* Records supplied:
Start of Block

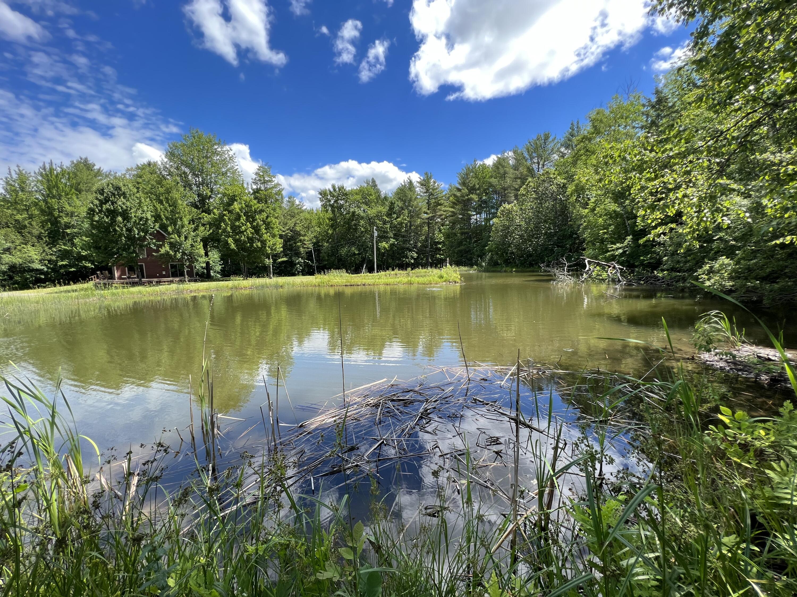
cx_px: 398
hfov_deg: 106.2
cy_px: 298
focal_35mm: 13
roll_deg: +1.2
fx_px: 299
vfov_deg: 89.9
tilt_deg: -7.1
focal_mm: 1.57
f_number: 1.8
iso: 32
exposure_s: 1/497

End of Block

* The problem: Give the records above again in full and exactly, but exclude every picture.

* Exercise answer:
cx_px: 398
hfov_deg: 106.2
cy_px: 298
focal_35mm: 13
roll_deg: +1.2
fx_px: 299
vfov_deg: 89.9
tilt_deg: -7.1
focal_mm: 1.57
f_number: 1.8
iso: 32
exposure_s: 1/497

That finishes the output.